* Request *
Put the lines from the one containing "A RPA também" through the one containing "principais tendências que" into a numbered list, leaving out any blank lines. Include only those lines from the records below.

* Provided records *

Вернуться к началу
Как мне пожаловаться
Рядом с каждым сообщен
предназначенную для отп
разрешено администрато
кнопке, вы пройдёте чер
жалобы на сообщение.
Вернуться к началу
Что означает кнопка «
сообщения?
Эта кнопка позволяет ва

--

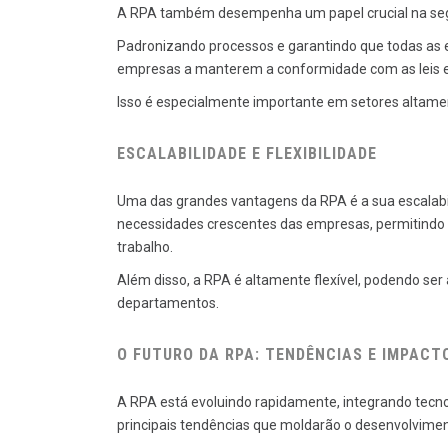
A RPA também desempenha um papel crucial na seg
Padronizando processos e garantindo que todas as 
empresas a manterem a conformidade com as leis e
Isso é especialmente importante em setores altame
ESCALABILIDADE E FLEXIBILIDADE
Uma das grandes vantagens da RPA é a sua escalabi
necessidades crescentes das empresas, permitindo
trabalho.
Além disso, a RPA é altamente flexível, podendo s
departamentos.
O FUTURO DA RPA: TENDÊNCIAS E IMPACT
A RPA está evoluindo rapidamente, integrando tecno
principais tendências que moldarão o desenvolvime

* Task output *
1. A RPA também desempenha um papel crucial na seg
2. Padronizando processos e garantindo que todas as 
3. empresas a manterem a conformidade com as leis e
4. Isso é especialmente importante em setores altame
5. ESCALABILIDADE E FLEXIBILIDADE
6. Uma das grandes vantagens da RPA é a sua escalabi
7. necessidades crescentes das empresas, permitindo
8. trabalho.
9. Além disso, a RPA é altamente flexível, podendo s
10. departamentos.
11. O FUTURO DA RPA: TENDÊNCIAS E IMPACT
12. A RPA está evoluindo rapidamente, integrando tecno
13. principais tendências que moldarão o desenvolvime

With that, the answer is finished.